Page-level text extractions:
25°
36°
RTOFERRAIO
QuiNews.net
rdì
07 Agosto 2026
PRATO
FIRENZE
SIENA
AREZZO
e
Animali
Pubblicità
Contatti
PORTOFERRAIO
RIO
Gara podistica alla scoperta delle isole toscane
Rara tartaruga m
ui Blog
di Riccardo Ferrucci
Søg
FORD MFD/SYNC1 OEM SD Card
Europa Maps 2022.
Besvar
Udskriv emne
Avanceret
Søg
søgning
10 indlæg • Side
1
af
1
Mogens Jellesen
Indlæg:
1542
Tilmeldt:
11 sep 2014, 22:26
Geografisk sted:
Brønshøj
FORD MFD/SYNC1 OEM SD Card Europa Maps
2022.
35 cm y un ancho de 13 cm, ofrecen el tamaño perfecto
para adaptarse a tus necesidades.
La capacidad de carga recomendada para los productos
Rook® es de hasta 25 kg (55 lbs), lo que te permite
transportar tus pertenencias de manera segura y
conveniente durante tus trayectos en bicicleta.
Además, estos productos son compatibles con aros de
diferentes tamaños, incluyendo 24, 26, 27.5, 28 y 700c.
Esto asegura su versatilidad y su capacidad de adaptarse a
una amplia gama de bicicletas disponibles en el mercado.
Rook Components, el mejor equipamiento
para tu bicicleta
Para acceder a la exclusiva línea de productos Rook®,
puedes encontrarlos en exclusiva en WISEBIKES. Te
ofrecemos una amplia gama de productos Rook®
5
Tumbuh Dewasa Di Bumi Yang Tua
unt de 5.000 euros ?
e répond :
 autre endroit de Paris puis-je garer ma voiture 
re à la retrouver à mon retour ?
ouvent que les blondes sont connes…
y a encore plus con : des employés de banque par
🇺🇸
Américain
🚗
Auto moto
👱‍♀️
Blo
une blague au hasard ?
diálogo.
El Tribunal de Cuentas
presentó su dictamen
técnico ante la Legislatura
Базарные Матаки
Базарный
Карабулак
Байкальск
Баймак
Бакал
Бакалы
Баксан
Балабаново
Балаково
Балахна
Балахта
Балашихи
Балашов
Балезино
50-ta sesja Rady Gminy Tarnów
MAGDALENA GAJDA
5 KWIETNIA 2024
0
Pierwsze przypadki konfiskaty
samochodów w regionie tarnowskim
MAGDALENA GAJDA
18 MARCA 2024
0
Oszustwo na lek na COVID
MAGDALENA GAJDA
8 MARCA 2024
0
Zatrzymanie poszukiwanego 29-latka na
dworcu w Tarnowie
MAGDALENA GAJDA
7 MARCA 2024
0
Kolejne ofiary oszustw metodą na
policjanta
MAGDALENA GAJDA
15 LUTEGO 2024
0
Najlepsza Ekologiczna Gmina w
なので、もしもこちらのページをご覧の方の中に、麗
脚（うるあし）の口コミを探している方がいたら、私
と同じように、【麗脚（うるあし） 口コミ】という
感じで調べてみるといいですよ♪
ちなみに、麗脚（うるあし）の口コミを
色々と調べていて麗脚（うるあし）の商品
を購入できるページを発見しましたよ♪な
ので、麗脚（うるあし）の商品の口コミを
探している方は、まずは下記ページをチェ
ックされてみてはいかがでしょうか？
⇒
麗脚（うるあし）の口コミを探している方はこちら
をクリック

### ABOUT THIS TASK
All the data needs repeating. Return it exactly.

### EXERCISE ANSWER
25°
36°
RTOFERRAIO
QuiNews.net
rdì
07 Agosto 2026
PRATO
FIRENZE
SIENA
AREZZO
e
Animali
Pubblicità
Contatti
PORTOFERRAIO
RIO
Gara podistica alla scoperta delle isole toscane
Rara tartaruga m
ui Blog
di Riccardo Ferrucci
Søg
FORD MFD/SYNC1 OEM SD Card
Europa Maps 2022.
Besvar
Udskriv emne
Avanceret
Søg
søgning
10 indlæg • Side
1
af
1
Mogens Jellesen
Indlæg:
1542
Tilmeldt:
11 sep 2014, 22:26
Geografisk sted:
Brønshøj
FORD MFD/SYNC1 OEM SD Card Europa Maps
2022.
35 cm y un ancho de 13 cm, ofrecen el tamaño perfecto
para adaptarse a tus necesidades.
La capacidad de carga recomendada para los productos
Rook® es de hasta 25 kg (55 lbs), lo que te permite
transportar tus pertenencias de manera segura y
conveniente durante tus trayectos en bicicleta.
Además, estos productos son compatibles con aros de
diferentes tamaños, incluyendo 24, 26, 27.5, 28 y 700c.
Esto asegura su versatilidad y su capacidad de adaptarse a
una amplia gama de bicicletas disponibles en el mercado.
Rook Components, el mejor equipamiento
para tu bicicleta
Para acceder a la exclusiva línea de productos Rook®,
puedes encontrarlos en exclusiva en WISEBIKES. Te
ofrecemos una amplia gama de productos Rook®
5
Tumbuh Dewasa Di Bumi Yang Tua
unt de 5.000 euros ?
e répond :
 autre endroit de Paris puis-je garer ma voiture 
re à la retrouver à mon retour ?
ouvent que les blondes sont connes…
y a encore plus con : des employés de banque par
🇺🇸
Américain
🚗
Auto moto
👱‍♀️
Blo
une blague au hasard ?
diálogo.
El Tribunal de Cuentas
presentó su dictamen
técnico ante la Legislatura
Базарные Матаки
Базарный
Карабулак
Байкальск
Баймак
Бакал
Бакалы
Баксан
Балабаново
Балаково
Балахна
Балахта
Балашихи
Балашов
Балезино
50-ta sesja Rady Gminy Tarnów
MAGDALENA GAJDA
5 KWIETNIA 2024
0
Pierwsze przypadki konfiskaty
samochodów w regionie tarnowskim
MAGDALENA GAJDA
18 MARCA 2024
0
Oszustwo na lek na COVID
MAGDALENA GAJDA
8 MARCA 2024
0
Zatrzymanie poszukiwanego 29-latka na
dworcu w Tarnowie
MAGDALENA GAJDA
7 MARCA 2024
0
Kolejne ofiary oszustw metodą na
policjanta
MAGDALENA GAJDA
15 LUTEGO 2024
0
Najlepsza Ekologiczna Gmina w
なので、もしもこちらのページをご覧の方の中に、麗
脚（うるあし）の口コミを探している方がいたら、私
と同じように、【麗脚（うるあし） 口コミ】という
感じで調べてみるといいですよ♪
ちなみに、麗脚（うるあし）の口コミを
色々と調べていて麗脚（うるあし）の商品
を購入できるページを発見しましたよ♪な
ので、麗脚（うるあし）の商品の口コミを
探している方は、まずは下記ページをチェ
ックされてみてはいかがでしょうか？
⇒
麗脚（うるあし）の口コミを探している方はこちら
をクリック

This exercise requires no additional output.